- ABOUT THIS EXERCISE:
Find and copy every line in the records that includes the string "есть".
--- START ---
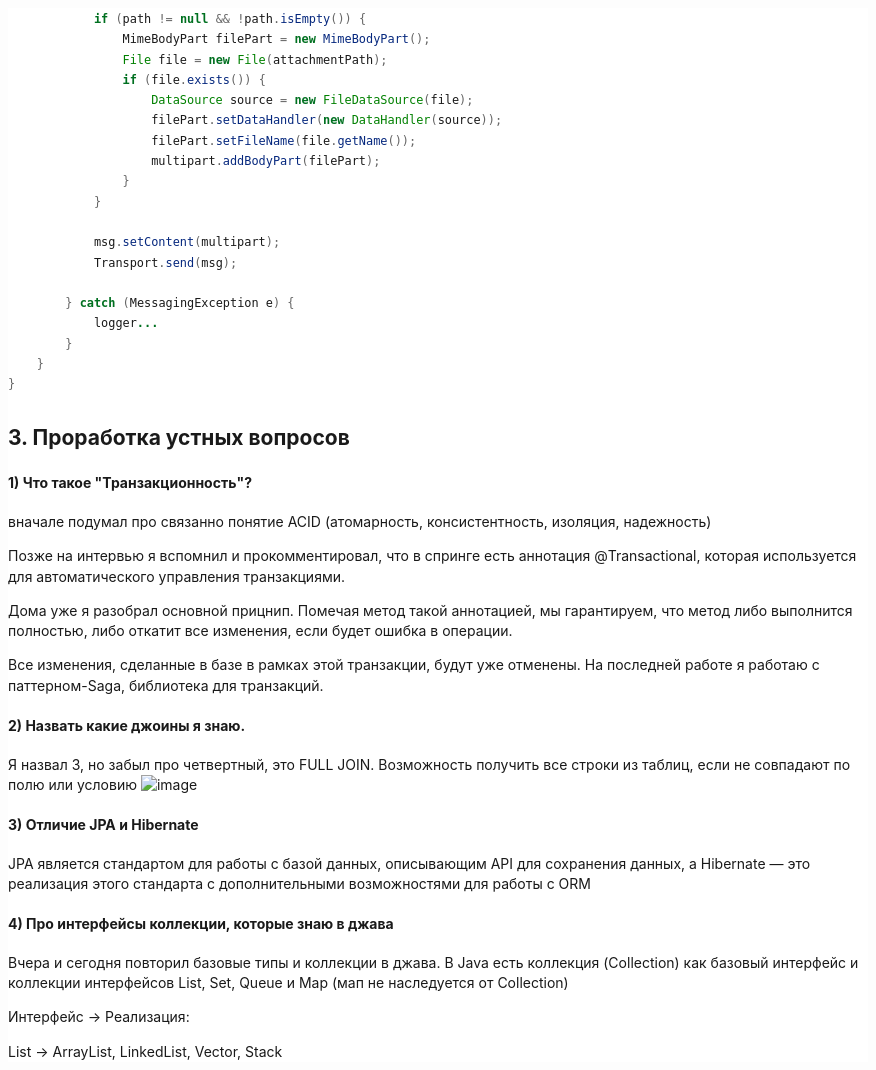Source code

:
 ```java
            if (path != null && !path.isEmpty()) {
                MimeBodyPart filePart = new MimeBodyPart();
                File file = new File(attachmentPath);
                if (file.exists()) {
                    DataSource source = new FileDataSource(file);
                    filePart.setDataHandler(new DataHandler(source));
                    filePart.setFileName(file.getName());
                    multipart.addBodyPart(filePart);
                }
            }

            msg.setContent(multipart);
            Transport.send(msg);

        } catch (MessagingException e) {
            logger...
        }
    }
}
```

## 3. Проработка устных вопросов

#### 1) Что такое "Транзакционность"?
   вначале подумал про связанно понятие ACID (атомарность, консистентность, изоляция, надежность)
   
   Позже на интервью я вспомнил и прокомментировал, что в спринге есть аннотация @Transactional, которая используется для автоматического управления транзакциями.
   
   Дома уже я разобрал основной прицнип. Помечая метод такой аннотацией, мы гарантируем, что метод либо выполнится полностью, либо откатит все изменения, если будет ошибка в операции. 
   
   Все изменения, сделанные в базе в рамках этой транзакции, будут уже отменены. На последней работе я работаю с паттерном-Saga, библиотека для транзакций.
#### 2) Назвать какие джоины я знаю. 
Я назвал 3, но забыл про четвертный, это FULL JOIN. Возможность получить все строки из таблиц, если не совпадают по полю или условию
![image](https://github.com/user-attachments/assets/b7358080-629b-4475-9755-62c74762ca66)

#### 3) Отличие JPA и Hibernate
JPA является стандартом для работы с базой данных, описывающим API для сохранения данных, а Hibernate — это реализация этого стандарта с дополнительными возможностями для работы с ORM

#### 4) Про интерфейсы коллекции, которые знаю в джава 
Вчера и сегодня повторил базовые типы и коллекции в джава. 
В Java есть коллекция (Collection) как базовый интерфейс и коллекции интерфейсов List, Set, Queue и Map (мап не наследуется от Collection)

Интерфейс -> Реализация:

List -> ArrayList, LinkedList, Vector, Stack
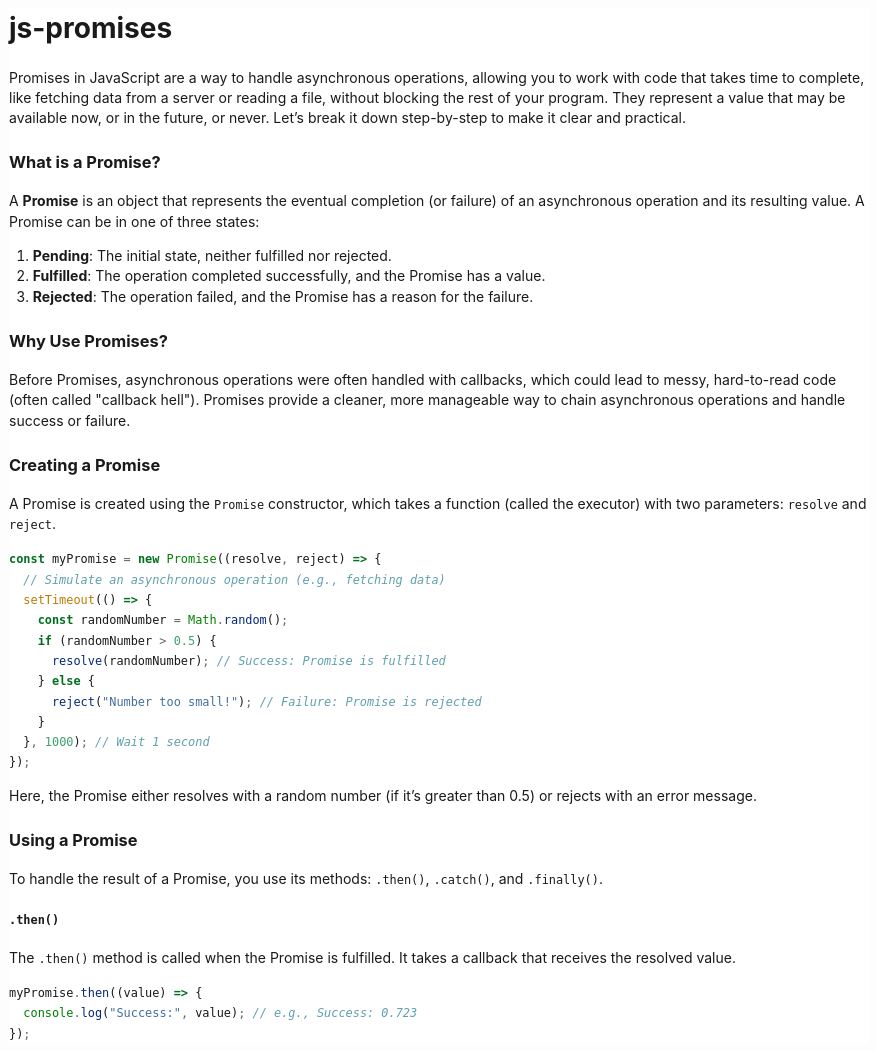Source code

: # js-promises
Promises in JavaScript are a way to handle asynchronous operations, allowing you to work with code that takes time to complete, like fetching data from a server or reading a file, without blocking the rest of your program. They represent a value that may be available now, or in the future, or never. Let’s break it down step-by-step to make it clear and practical.

### What is a Promise?
A **Promise** is an object that represents the eventual completion (or failure) of an asynchronous operation and its resulting value. A Promise can be in one of three states:
1. **Pending**: The initial state, neither fulfilled nor rejected.
2. **Fulfilled**: The operation completed successfully, and the Promise has a value.
3. **Rejected**: The operation failed, and the Promise has a reason for the failure.

### Why Use Promises?
Before Promises, asynchronous operations were often handled with callbacks, which could lead to messy, hard-to-read code (often called "callback hell"). Promises provide a cleaner, more manageable way to chain asynchronous operations and handle success or failure.

### Creating a Promise
A Promise is created using the `Promise` constructor, which takes a function (called the executor) with two parameters: `resolve` and `reject`.

```javascript
const myPromise = new Promise((resolve, reject) => {
  // Simulate an asynchronous operation (e.g., fetching data)
  setTimeout(() => {
    const randomNumber = Math.random();
    if (randomNumber > 0.5) {
      resolve(randomNumber); // Success: Promise is fulfilled
    } else {
      reject("Number too small!"); // Failure: Promise is rejected
    }
  }, 1000); // Wait 1 second
});
```

Here, the Promise either resolves with a random number (if it’s greater than 0.5) or rejects with an error message.

### Using a Promise
To handle the result of a Promise, you use its methods: `.then()`, `.catch()`, and `.finally()`.

#### `.then()`
The `.then()` method is called when the Promise is fulfilled. It takes a callback that receives the resolved value.

```javascript
myPromise.then((value) => {
  console.log("Success:", value); // e.g., Success: 0.723
});
```
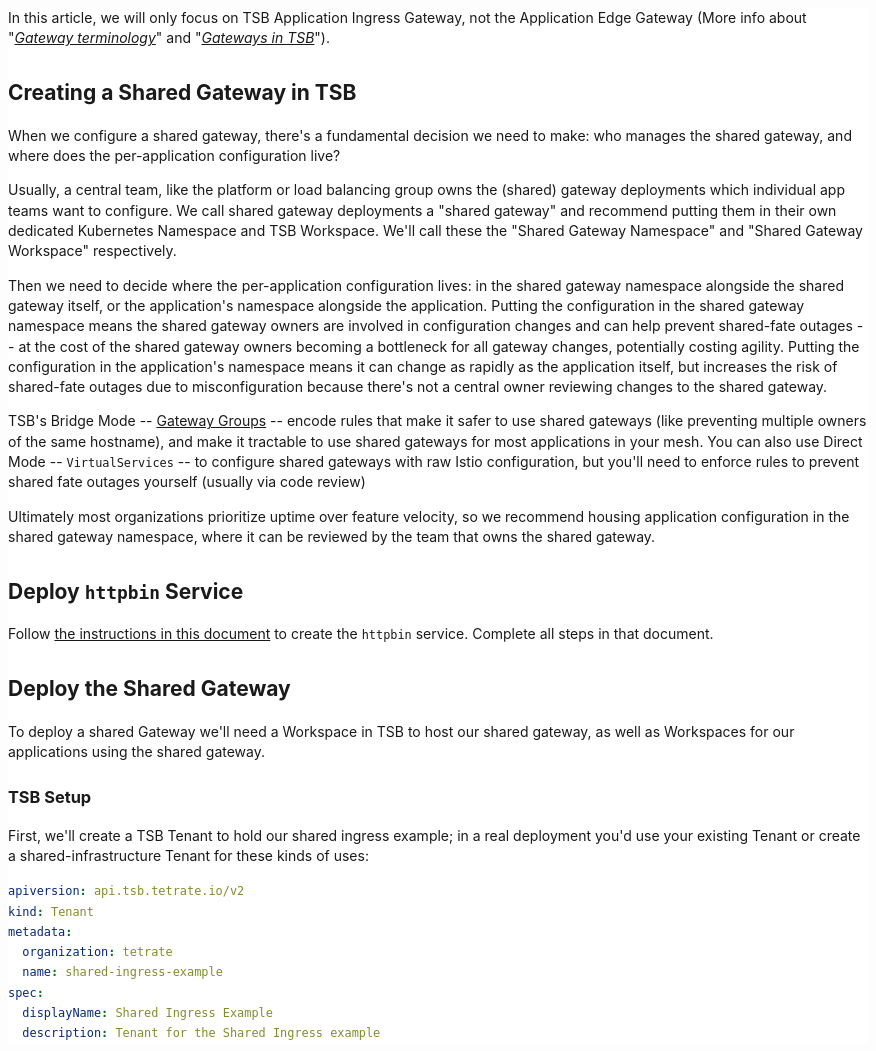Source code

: In this article, we will only focus on TSB Application Ingress Gateway, not the Application Edge Gateway (More info about "[_Gateway terminology_](../../concepts/terminology#gateway)" and "[_Gateways in TSB_](../../concepts/traffic_management##gateways-in-tsb)").

## Creating a Shared Gateway in TSB

When we configure a shared gateway, there's a fundamental decision we need to make: who manages the shared gateway, and where does the per-application configuration live?

Usually, a central team, like the platform or load balancing group owns the (shared) gateway deployments which individual app teams want to configure. We call shared gateway deployments a "shared gateway" and recommend putting them in their own dedicated Kubernetes Namespace and TSB Workspace. We'll call these the "Shared Gateway Namespace" and "Shared Gateway Workspace" respectively.

Then we need to decide where the per-application configuration lives: in the shared gateway namespace alongside the shared gateway itself, or the application's namespace alongside the application. Putting the configuration in the shared gateway namespace means the shared gateway owners are involved in configuration changes and can help prevent shared-fate outages -- at the cost of the shared gateway owners becoming a bottleneck for all gateway changes, potentially costing agility. Putting the configuration in the application's namespace means it can change as rapidly as the application itself, but increases the risk of shared-fate outages due to misconfiguration because there's not a central owner reviewing changes to the shared gateway.

TSB's Bridge Mode -- [Gateway Groups](../../refs/tsb/gateway/v2/gateway_group) -- encode rules that make it safer to use shared gateways (like preventing multiple owners of the same hostname), and make it tractable to use shared gateways for most applications in your mesh. You can also use Direct Mode -- `VirtualServices` -- to configure shared gateways with raw Istio configuration, but you'll need to enforce rules to prevent shared fate outages yourself (usually via code review)

Ultimately most organizations prioritize uptime over feature velocity, so we recommend housing application configuration in the shared gateway namespace, where it can be reviewed by the team that owns the shared gateway.
## Deploy `httpbin` Service

Follow [the instructions in this document](../../reference/samples/httpbin) to create the `httpbin` service. Complete all steps in that document.

## Deploy the Shared Gateway
To deploy a shared Gateway we'll need a Workspace in TSB to host our shared gateway, as well as Workspaces for our applications using the shared gateway.

### TSB Setup
First, we'll create a TSB Tenant to hold our shared ingress example; in a real deployment you'd use your existing Tenant or create a shared-infrastructure Tenant for these kinds of uses:

```yaml
apiversion: api.tsb.tetrate.io/v2
kind: Tenant
metadata:
  organization: tetrate
  name: shared-ingress-example
spec:
  displayName: Shared Ingress Example
  description: Tenant for the Shared Ingress example
```
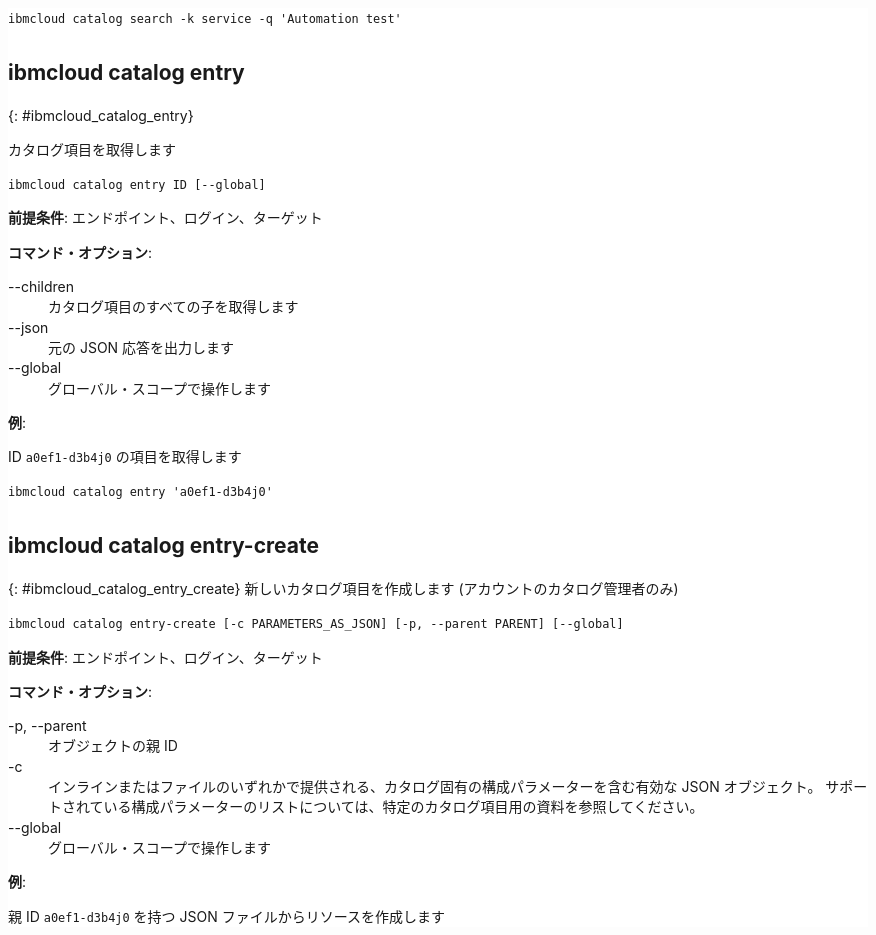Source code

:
 ```
ibmcloud catalog search -k service -q 'Automation test'
```

## ibmcloud catalog entry
{: #ibmcloud_catalog_entry}

カタログ項目を取得します

```
ibmcloud catalog entry ID [--global]
```

<strong>前提条件</strong>: エンドポイント、ログイン、ターゲット

<strong>コマンド・オプション</strong>:
<dl>
  <dt>--children</dt>
  <dd>カタログ項目のすべての子を取得します</dd>
  <dt>--json</dt>
  <dd>元の JSON 応答を出力します</dd>
  <dt>--global</dt>
  <dd>グローバル・スコープで操作します</dd>
</dl>

<strong>例</strong>:

ID `a0ef1-d3b4j0` の項目を取得します

```
ibmcloud catalog entry 'a0ef1-d3b4j0'
```

## ibmcloud catalog entry-create
{: #ibmcloud_catalog_entry_create}
新しいカタログ項目を作成します (アカウントのカタログ管理者のみ)

```
ibmcloud catalog entry-create [-c PARAMETERS_AS_JSON] [-p, --parent PARENT] [--global]
```

<strong>前提条件</strong>: エンドポイント、ログイン、ターゲット

<strong>コマンド・オプション</strong>:
<dl>
  <dt>-p, --parent</dt>
  <dd>オブジェクトの親 ID</dd>
  <dt>-c</dt>
  <dd>インラインまたはファイルのいずれかで提供される、カタログ固有の構成パラメーターを含む有効な JSON オブジェクト。 サポートされている構成パラメーターのリストについては、特定のカタログ項目用の資料を参照してください。</dd>
  <dt>--global</dt>
  <dd>グローバル・スコープで操作します</dd>
</dl>

<strong>例</strong>:

親 ID `a0ef1-d3b4j0` を持つ JSON ファイルからリソースを作成します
--- END ---
- ANSWER TO THIS PROBLEM:
   Позже на интервью я вспомнил и прокомментировал, что в спринге есть аннотация @Transactional, которая используется для автоматического управления транзакциями.
В Java есть коллекция (Collection) как базовый интерфейс и коллекции интерфейсов List, Set, Queue и Map (мап не наследуется от Collection)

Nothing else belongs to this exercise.